▶ _ZITIERTE PASSAGE_
Künstliche Intelligenz
HINTERGRUND: Der Begriff Künstliche Intelligenz (kurz: KI) ist seit geraumer Zeit zu einem buzzword avanciert. Im Zusammenhang mit Computerprogrammen und -spielen wird offensiv mit einer hohen KI geworben; der Begriff taucht auf im Kontext der sogenannten Industrie 4.0, auch die sich allmählich etablierenden Roboter im Bereich der Altenpflege werden, so heißt es, mit einer zunehmend besseren Künstlichen Intelligenz ausgestattet. Der kürzlich verstorbene Physiker und Nobelpreisträger Stephen Hawking warnte indessen – ebenso wie der Tesla-Chef Elon Musk – mehrfach vor der KI und sah darin eine potenzielle Gefahr für den Fortbestand der Menschheit.

▶ _GESTELLTE AUFGABE_
Wer warnte laut der Passage über Künstliche Intelligenz ebenso wie Stephen Hawking mehrfach vor der KI?

▶ _BEREITGESTELLTE DATEN_

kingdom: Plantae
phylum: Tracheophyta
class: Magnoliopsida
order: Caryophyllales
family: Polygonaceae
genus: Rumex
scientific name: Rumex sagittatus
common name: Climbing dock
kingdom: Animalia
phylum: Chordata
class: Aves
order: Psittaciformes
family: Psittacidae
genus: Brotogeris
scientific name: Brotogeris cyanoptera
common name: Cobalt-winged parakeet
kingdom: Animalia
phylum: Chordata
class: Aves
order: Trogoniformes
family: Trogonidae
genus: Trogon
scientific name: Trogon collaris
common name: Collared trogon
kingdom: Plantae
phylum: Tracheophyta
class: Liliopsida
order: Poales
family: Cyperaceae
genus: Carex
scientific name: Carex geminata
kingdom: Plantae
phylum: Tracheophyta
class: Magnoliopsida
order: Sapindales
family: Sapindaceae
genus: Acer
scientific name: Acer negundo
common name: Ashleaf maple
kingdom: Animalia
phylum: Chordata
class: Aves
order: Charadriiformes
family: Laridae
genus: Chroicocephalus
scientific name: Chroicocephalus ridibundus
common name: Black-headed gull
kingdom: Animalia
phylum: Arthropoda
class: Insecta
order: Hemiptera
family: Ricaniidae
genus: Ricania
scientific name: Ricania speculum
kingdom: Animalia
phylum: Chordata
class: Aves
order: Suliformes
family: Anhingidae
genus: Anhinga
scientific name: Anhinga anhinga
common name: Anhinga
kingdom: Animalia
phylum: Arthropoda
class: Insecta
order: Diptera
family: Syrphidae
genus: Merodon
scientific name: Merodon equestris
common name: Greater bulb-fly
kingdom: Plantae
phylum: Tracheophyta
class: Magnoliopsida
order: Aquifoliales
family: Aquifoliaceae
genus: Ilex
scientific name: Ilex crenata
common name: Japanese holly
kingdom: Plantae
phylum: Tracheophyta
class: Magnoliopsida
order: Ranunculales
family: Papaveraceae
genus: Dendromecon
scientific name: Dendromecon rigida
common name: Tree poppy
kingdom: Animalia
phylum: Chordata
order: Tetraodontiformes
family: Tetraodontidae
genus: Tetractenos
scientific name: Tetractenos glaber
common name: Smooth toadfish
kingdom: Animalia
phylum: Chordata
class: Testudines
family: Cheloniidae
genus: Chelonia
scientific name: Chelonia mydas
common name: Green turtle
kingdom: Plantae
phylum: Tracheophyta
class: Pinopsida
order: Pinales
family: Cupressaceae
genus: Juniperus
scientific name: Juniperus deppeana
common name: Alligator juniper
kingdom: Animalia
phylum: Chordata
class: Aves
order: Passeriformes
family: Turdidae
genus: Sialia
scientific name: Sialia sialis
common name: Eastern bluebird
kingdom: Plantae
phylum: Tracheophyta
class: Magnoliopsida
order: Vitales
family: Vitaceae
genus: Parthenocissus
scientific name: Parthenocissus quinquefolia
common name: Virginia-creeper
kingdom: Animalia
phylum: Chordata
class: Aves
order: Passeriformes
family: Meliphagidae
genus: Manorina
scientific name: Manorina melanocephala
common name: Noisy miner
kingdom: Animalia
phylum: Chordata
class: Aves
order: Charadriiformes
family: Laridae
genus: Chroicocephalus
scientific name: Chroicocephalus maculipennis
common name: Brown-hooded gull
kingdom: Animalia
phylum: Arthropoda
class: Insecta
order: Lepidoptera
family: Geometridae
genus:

▶ _AUSGABE_
Der Tesla-Chef Elon Musk.